Some within the International Communist Movement declare "they will not take the same roads as those taken in the 20th century." In short, socialist revolution will not be necessary any more to break the power of monopolies. It will be sufficient to pursue the "politics of transformation" to make the European superpower an engine of social progress, democracy and peace. 

When they say that "another world is possible," they propose nothing else but the dream of a ‘humanised’ capitalism without the "excesses" of globalisation. They say that "they cannot follow the same roads as those used in the 20th century." That is to say, they will not follow the roads of Lenin and Stalin, the communist roads of the twentieth century. But they definitely do follow the roads of Kautsky and Bernstein, which to our knowledge are also twentieth century roads.

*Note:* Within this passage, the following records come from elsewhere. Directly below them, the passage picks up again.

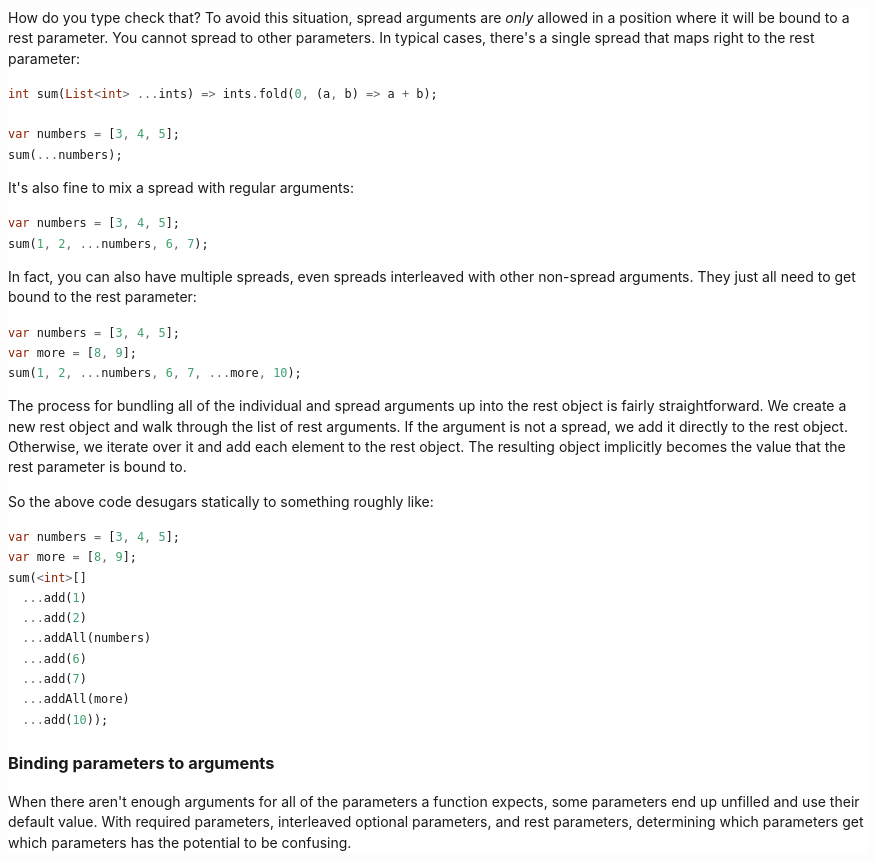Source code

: How do you type check that? To avoid this situation, spread arguments are *only*
allowed in a position where it will be bound to a rest parameter. You cannot
spread to other parameters. In typical cases, there's a single spread that maps
right to the rest parameter:

```dart
int sum(List<int> ...ints) => ints.fold(0, (a, b) => a + b);

var numbers = [3, 4, 5];
sum(...numbers);
```

It's also fine to mix a spread with regular arguments:

```dart
var numbers = [3, 4, 5];
sum(1, 2, ...numbers, 6, 7);
```

In fact, you can also have multiple spreads, even spreads interleaved with other
non-spread arguments. They just all need to get bound to the rest parameter:

```dart
var numbers = [3, 4, 5];
var more = [8, 9];
sum(1, 2, ...numbers, 6, 7, ...more, 10);
```

The process for bundling all of the individual and spread arguments up into the
rest object is fairly straightforward. We create a new rest object and walk
through the list of rest arguments. If the argument is not a spread, we add it
directly to the rest object. Otherwise, we iterate over it and add each element
to the rest object. The resulting object implicitly becomes the value that the
rest parameter is bound to.

So the above code desugars statically to something roughly like:

```dart
var numbers = [3, 4, 5];
var more = [8, 9];
sum(<int>[]
  ...add(1)
  ...add(2)
  ...addAll(numbers)
  ...add(6)
  ...add(7)
  ...addAll(more)
  ...add(10));
```

### Binding parameters to arguments

When there aren't enough arguments for all of the parameters a function expects,
some parameters end up unfilled and use their default value. With required
parameters, interleaved optional parameters, and rest parameters, determining
which parameters get which parameters has the potential to be confusing.


[column]: https://docs.flutter.io/flutter/widgets/Column-class.html
[js rest]: https://github.com/dart-lang/sdk/blob/master/pkg/js/lib/src/varargs.dart
[issue #7056]: https://github.com/dart-lang/sdk/issues/7056
[issue #16253]: https://github.com/dart-lang/sdk/issues/16253
[issue #21406]: https://github.com/dart-lang/sdk/issues/21406
[prototype]: https://github.com/munificent/ui-as-code/blob/master/scripts/bin/parameter_freedom.dart
[so 1]: https://stackoverflow.com/questions/13731631/creating-function-with-variable-number-of-arguments-or-parameters-in-dart
[so 2]: https://stackoverflow.com/questions/16262393/dart-how-to-make-a-function-that-can-accept-any-number-of-args/16266780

The working class and the people of the world are recovering from the blows they had to take after the counter-revolution of 1989-91. They oppose imperialist wars, reject imperialist European policies, wage struggles against anti-social policies. In order to be able to orient them we have to clearly reaffirm our goal, which is socialism, the power of the working class over capital. We have to strengthen our parties as the vanguard of the working class, deeply rooted in the masses and above all among the organized workers in the unions. We have to lead them in their struggle and struggle within capitalist institutions such as parliament; we have to protect the social and democratic rights of the workers but we have to do it with the aim of educating the workers on the oppressive character of these institutions and the necessity to break them and build workers’ power: the dictatorship of the proletariat. 

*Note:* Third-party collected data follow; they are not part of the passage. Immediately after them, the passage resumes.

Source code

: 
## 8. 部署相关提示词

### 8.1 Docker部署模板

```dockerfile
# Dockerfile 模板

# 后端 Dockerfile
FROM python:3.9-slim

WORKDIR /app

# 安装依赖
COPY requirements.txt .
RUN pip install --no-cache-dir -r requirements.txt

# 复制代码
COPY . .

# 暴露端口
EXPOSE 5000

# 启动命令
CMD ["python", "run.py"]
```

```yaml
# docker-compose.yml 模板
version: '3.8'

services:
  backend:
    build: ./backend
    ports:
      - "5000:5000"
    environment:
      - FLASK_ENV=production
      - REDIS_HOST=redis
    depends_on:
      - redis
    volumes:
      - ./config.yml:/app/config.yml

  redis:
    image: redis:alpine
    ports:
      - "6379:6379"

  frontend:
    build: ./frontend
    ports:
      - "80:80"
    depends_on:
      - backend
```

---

That is what is on the agenda. The reactionary anti-communist forces know it. Even intelligent social-democrats like Oscar Lafontaine, who is not a surrealist but a former president of the German Social-Democratic Party and leader of the new German Left party, seem to understand that better than a lot of comrades within the Communist Movement. In the preface of his latest book he quotes the German bishops who warn that increasing social inequality “is not sustainable and could lead to a pre-revolutionary climate if it continued over the short or long-term.” And as we know, it will continue.